Page-level text extractions:
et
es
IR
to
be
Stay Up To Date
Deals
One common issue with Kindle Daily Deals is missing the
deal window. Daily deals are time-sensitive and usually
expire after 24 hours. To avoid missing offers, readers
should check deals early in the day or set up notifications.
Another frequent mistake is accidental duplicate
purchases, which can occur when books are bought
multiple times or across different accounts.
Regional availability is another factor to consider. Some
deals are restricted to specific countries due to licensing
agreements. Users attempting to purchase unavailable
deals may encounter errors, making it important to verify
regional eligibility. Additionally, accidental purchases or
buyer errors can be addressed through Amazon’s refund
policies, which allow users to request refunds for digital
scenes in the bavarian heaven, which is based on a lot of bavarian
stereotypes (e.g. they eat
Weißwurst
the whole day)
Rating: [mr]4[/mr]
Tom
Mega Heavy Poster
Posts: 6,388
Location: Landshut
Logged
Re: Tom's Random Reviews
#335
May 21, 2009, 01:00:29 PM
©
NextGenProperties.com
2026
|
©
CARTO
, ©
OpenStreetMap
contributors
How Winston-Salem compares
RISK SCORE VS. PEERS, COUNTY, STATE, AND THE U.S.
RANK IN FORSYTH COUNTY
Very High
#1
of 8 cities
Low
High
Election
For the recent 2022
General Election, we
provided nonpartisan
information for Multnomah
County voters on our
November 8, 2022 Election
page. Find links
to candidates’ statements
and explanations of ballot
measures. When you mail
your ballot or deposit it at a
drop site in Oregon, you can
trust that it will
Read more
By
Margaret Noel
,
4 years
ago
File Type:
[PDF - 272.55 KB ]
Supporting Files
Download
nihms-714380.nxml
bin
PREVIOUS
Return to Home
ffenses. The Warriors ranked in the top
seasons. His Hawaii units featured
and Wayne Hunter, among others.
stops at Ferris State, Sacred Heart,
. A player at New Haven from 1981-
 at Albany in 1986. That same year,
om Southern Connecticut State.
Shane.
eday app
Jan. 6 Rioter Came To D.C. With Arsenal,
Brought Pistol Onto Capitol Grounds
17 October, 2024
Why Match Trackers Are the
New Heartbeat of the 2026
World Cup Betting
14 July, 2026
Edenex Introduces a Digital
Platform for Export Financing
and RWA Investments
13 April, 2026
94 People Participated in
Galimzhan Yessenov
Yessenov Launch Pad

# Directions for this task
Look for the string "missing" in the records, and copy every line where it is found.

# Your response
One common issue with Kindle Daily Deals is missing the
expire after 24 hours. To avoid missing offers, readers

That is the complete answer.